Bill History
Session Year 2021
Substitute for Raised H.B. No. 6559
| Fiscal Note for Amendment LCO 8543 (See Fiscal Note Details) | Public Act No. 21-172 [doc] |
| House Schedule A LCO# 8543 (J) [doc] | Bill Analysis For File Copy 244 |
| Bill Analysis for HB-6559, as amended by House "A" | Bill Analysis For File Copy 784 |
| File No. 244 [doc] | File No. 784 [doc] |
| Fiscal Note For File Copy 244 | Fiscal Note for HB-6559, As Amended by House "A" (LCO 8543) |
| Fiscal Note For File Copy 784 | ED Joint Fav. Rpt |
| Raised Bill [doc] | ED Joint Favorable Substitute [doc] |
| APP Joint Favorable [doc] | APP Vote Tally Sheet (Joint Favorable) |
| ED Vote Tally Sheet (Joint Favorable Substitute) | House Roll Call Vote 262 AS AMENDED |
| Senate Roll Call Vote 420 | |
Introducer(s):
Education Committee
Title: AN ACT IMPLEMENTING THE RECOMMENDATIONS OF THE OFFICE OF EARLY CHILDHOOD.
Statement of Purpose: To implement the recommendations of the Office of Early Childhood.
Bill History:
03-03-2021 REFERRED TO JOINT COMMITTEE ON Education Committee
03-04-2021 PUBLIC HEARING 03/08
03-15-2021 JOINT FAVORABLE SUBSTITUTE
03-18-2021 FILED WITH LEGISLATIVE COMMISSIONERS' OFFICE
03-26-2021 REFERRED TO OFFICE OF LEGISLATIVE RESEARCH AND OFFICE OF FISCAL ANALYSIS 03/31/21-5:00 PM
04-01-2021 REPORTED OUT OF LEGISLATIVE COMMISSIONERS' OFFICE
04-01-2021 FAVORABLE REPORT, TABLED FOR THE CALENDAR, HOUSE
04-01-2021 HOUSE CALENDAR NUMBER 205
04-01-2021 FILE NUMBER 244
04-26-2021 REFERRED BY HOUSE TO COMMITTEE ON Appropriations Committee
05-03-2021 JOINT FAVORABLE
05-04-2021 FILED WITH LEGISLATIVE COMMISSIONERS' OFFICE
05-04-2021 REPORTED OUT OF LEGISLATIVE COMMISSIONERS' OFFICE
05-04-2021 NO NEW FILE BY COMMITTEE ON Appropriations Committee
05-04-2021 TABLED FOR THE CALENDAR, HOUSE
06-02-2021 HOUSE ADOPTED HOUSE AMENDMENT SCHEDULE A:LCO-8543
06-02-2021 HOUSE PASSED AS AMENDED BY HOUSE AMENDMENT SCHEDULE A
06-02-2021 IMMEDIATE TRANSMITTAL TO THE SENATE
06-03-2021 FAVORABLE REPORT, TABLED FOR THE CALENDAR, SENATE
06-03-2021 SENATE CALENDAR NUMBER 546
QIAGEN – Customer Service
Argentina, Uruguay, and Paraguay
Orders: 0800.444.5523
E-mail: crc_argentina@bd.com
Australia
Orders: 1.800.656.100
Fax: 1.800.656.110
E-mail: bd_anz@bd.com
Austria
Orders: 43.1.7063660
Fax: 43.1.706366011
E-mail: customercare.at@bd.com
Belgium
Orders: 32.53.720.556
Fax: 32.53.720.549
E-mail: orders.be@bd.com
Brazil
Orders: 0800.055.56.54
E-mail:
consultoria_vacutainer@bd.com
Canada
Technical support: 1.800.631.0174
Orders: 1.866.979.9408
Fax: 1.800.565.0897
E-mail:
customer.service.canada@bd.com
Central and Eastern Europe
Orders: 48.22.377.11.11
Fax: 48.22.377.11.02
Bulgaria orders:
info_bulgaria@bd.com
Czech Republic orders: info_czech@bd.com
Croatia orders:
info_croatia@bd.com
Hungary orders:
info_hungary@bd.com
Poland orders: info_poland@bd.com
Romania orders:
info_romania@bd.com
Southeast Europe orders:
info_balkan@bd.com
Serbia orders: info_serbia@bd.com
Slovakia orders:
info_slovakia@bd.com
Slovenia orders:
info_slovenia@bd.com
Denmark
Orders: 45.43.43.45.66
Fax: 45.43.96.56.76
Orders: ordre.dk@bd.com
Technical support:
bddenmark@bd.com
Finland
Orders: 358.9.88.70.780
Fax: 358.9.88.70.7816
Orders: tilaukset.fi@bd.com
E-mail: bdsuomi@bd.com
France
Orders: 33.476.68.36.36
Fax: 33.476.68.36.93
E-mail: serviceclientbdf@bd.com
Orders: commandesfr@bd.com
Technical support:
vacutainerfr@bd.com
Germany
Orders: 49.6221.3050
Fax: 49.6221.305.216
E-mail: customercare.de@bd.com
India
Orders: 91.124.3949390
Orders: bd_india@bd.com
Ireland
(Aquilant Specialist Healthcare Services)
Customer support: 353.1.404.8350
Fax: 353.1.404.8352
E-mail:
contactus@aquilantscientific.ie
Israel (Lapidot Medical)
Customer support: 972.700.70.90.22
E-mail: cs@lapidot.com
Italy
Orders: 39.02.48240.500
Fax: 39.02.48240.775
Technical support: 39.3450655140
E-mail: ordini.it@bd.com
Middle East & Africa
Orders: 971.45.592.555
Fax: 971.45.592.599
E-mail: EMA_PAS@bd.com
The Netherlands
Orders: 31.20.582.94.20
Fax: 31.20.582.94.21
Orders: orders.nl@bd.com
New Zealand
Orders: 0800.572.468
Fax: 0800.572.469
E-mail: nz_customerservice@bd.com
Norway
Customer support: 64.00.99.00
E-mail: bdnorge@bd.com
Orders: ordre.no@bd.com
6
++++++++
**Requirement**
From the entries, report every line in which the string "Technical" occurs.

**Answer to this task**
Technical support: 1.800.631.0174
Technical support:
Technical support:
Technical support: 39.3450655140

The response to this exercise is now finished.